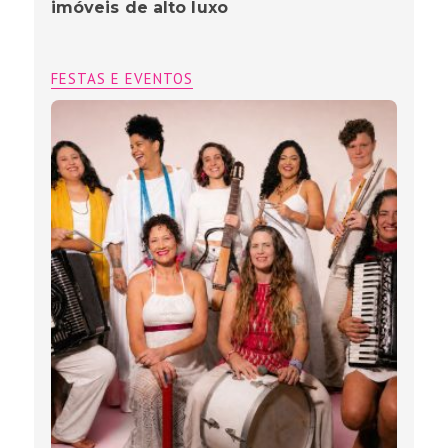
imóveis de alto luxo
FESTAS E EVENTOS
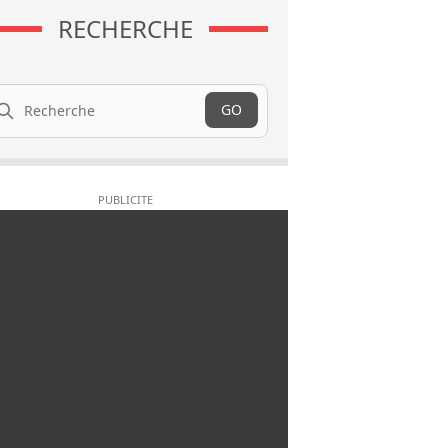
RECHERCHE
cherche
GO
================================
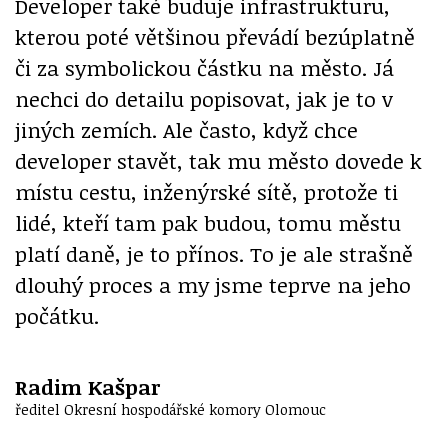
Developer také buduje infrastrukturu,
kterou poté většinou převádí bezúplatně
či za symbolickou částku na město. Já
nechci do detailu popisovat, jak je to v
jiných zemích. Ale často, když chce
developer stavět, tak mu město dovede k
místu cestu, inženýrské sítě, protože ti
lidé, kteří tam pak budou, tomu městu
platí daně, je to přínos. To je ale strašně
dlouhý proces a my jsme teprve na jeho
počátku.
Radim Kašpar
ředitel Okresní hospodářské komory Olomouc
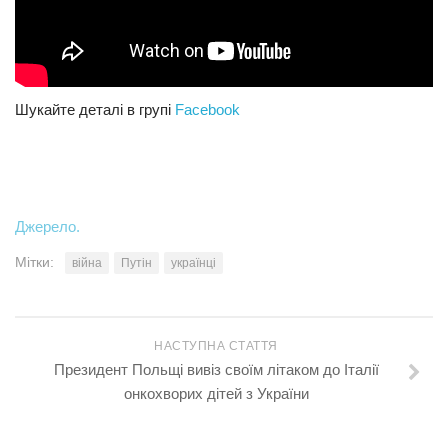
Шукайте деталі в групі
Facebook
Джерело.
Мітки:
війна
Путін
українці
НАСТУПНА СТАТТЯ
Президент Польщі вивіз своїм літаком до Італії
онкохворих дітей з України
================================
### Task objective
Restate word for word the lines of the data above that begin at the line with "či za symbolickou částku na město. Já" and end at the line with "онкохворих дітей з України", keeping both ends and dropping every picture.

### Result of this task
či za symbolickou částku na město. Já
nechci do detailu popisovat, jak je to v
jiných zemích. Ale často, když chce
developer stavět, tak mu město dovede k
místu cestu, inženýrské sítě, protože ti
lidé, kteří tam pak budou, tomu městu
platí daně, je to přínos. To je ale strašně
dlouhý proces a my jsme teprve na jeho
počátku.
Radim Kašpar
ředitel Okresní hospodářské komory Olomouc
Шукайте деталі в групі
Facebook
Джерело.
Мітки:
війна
Путін
українці
НАСТУПНА СТАТТЯ
Президент Польщі вивіз своїм літаком до Італії
онкохворих дітей з України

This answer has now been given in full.